Professor Mal Heron is Adjunct Professor in the Marine Geophysical Laboratory at James Cook University in Townsville, Australia, and is CEO of Portmap Remote Ocean Sensing Pty Ltd. His PhD work in Auckland, New Zealand, was on radio-wave probing of the ionosphere, and that is reflected in his early ionospheric papers. He changed research fields to the scattering of HF radio waves from the ocean surface during the 1980s. Through the 1990s his research has broadened into oceanographic phenomena which can be studied by remote sensing, including HF radar and salinity mapping from airborne microwave radiometers . Throughout, there have been one-off papers where he has been involved in solving a problem in a cognate area like medical physics, and paleobiogeography. Occasionally, he has diverted into side-tracks like a burst of papers on the effect of bushfires on radio communications. His present project of the Australian Coastal Ocean Radar Network (ACORN) is about the development of new processing methods and applications of HF radar data to address oceanography problems. He is currently promoting the use of high resolution VHF ocean radars, based on the PortMap high resolution radar.

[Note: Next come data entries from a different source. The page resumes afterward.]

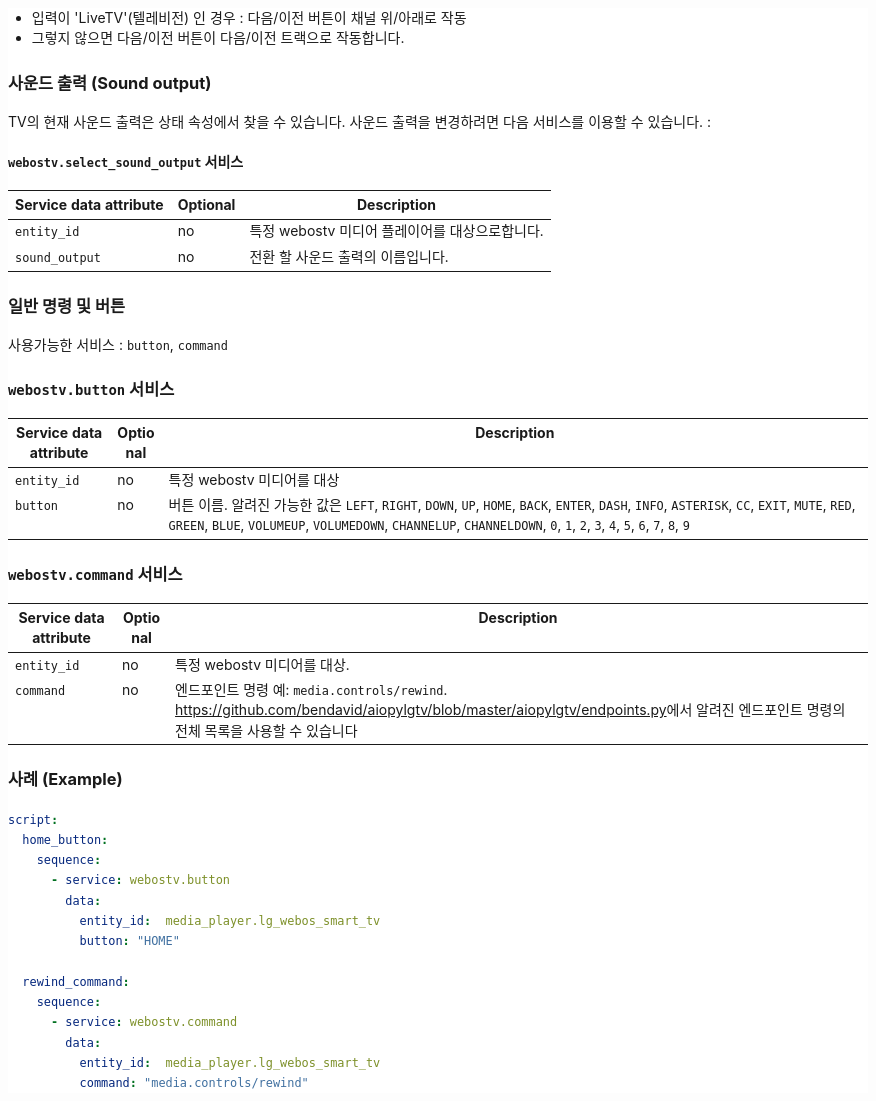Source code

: - 입력이 'LiveTV'(텔레비전) 인 경우 : 다음/이전 버튼이 채널 위/아래로 작동
- 그렇지 않으면 다음/이전 버튼이 다음/이전 트랙으로 작동합니다.

### 사운드 출력 (Sound output)

TV의 현재 사운드 출력은 상태 속성에서 찾을 수 있습니다.
사운드 출력을 변경하려면 다음 서비스를 이용할 수 있습니다. :

#### `webostv.select_sound_output` 서비스

| Service data attribute | Optional | Description                             |
| ---------------------- | -------- | --------------------------------------- |
| `entity_id`            | no       | 특정 webostv 미디어 플레이어를 대상으로합니다. |
| `sound_output`         | no       | 전환 할 사운드 출력의 이름입니다.  |

### 일반 명령 및 버튼

사용가능한 서비스 : `button`, `command`

### `webostv.button` 서비스

| Service data attribute | Optional | Description                                                                                                                                                                                                                                                                            |
| ---------------------- | -------- | -------------------------------------------------------------------------------------------------------------------------------------------------------------------------------------------------------------------------------------------------------------------------------------- |
| `entity_id`            | no       | 특정 webostv 미디어를 대상                                                                                                                                                                                                                                                 |
| `button`               | no       | 버튼 이름. 알려진 가능한 값은 `LEFT`, `RIGHT`, `DOWN`, `UP`, `HOME`, `BACK`, `ENTER`, `DASH`, `INFO`, `ASTERISK`, `CC`, `EXIT`, `MUTE`, `RED`, `GREEN`, `BLUE`, `VOLUMEUP`, `VOLUMEDOWN`, `CHANNELUP`, `CHANNELDOWN`, `0`, `1`, `2`, `3`, `4`, `5`, `6`, `7`, `8`, `9` |

### `webostv.command` 서비스

| Service data attribute | Optional | Description                                                                                                                                                                          |
| ---------------------- | -------- | ------------------------------------------------------------------------------------------------------------------------------------------------------------------------------------ |
| `entity_id`            | no       | 특정 webostv 미디어를 대상.                                                                                                                                              |
| `command`              | no       | 엔드포인트 명령  예: `media.controls/rewind`.   <https://github.com/bendavid/aiopylgtv/blob/master/aiopylgtv/endpoints.py>에서 알려진 엔드포인트 명령의 전체 목록을 사용할 수 있습니다 |

### 사례 (Example)

```yaml
script:
  home_button:
    sequence:
      - service: webostv.button
        data:
          entity_id:  media_player.lg_webos_smart_tv
          button: "HOME"

  rewind_command:
    sequence:
      - service: webostv.command
        data:
          entity_id:  media_player.lg_webos_smart_tv
          command: "media.controls/rewind"
```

Hanu Singh graduated B.S. ECE and Computer Science (1989) from George Mason University and Ph.D. (1995) from MIT/Woods Hole.He led the development and commercialization of the Seabed AUV, nine of which are in operation at other universities and government laboratories around the world. He was technical lead for development and operations for Polar AUVs (Jaguar and Puma) and towed vehicles(Camper and Seasled), and the development and commercialization of the Jetyak ASVs, 18 of which are currently in use. He was involved in the development of UAS for polar and oceanographic applications, and high resolution multi-sensor acoustic and optical mapping with underwater vehicles on over 55 oceanographic cruises in support of physical oceanography, marine archaeology, biology, fisheries, coral reef studies, geology and geophysics and sea-ice studies. He is an accomplished Research Student advisor and has made strong collaborations across the US (including at MIT, SIO, Stanford, Columbia LDEO) and internationally including in the UK, Australia, Canada, Korea, Taiwan, China, Japan, India, Sweden and Norway. Hanu Singh is currently Chair of the IEEE Ocean Engineering Technology Committee on Autonomous Marine Systems with responsibilities that include organizing the biennial IEEE AUV Conference, 2008 onwards. Associate Editor, IEEE Journal of Oceanic Engineering, 2007-2011. Associate editor, Journal of Field Robotics 2012 onwards.
Milica Stojanovic graduated from the University of Belgrade, Serbia, in 1988, and received the M.S. and Ph.D. degrees in electrical engineering from Northeastern University in Boston, in 1991 and 1993. She was a Principal Scientist at the Massachusetts Institute of Technology, and in 2008 joined Northeastern University, where she is currently a Professor of electrical and computer engineering. She is also a Guest Investigator at the Woods Hole Oceanographic Institution. Milica’s research interests include digital communications theory, statistical signal processing and wireless networks, and their applications to underwater acoustic systems. She has made pioneering contributions to underwater acoustic communications, and her work has been widely cited. She is a Fellow of the IEEE, and serves as an Associate Editor for its Journal of Oceanic Engineering (and in the past for Transactions on Signal Processing and Transactions on Vehicular Technology). She also serves on the Advisory Board of the IEEE Communication Letters, and chairs the IEEE Ocean Engineering Society’s Technical Committee for Underwater Communication, Navigation and Positioning. Milica is the recipient of the 2015 IEEE/OES Distinguished Technical Achievement Award.
Dr. Paul C. Hines was born and raised in Glace Bay, Cape Breton. From 1977-1981 he attended Dalhousie University, Halifax, Nova Scotia, graduating with a B.Sc. (Hon) in Engineering-Physics.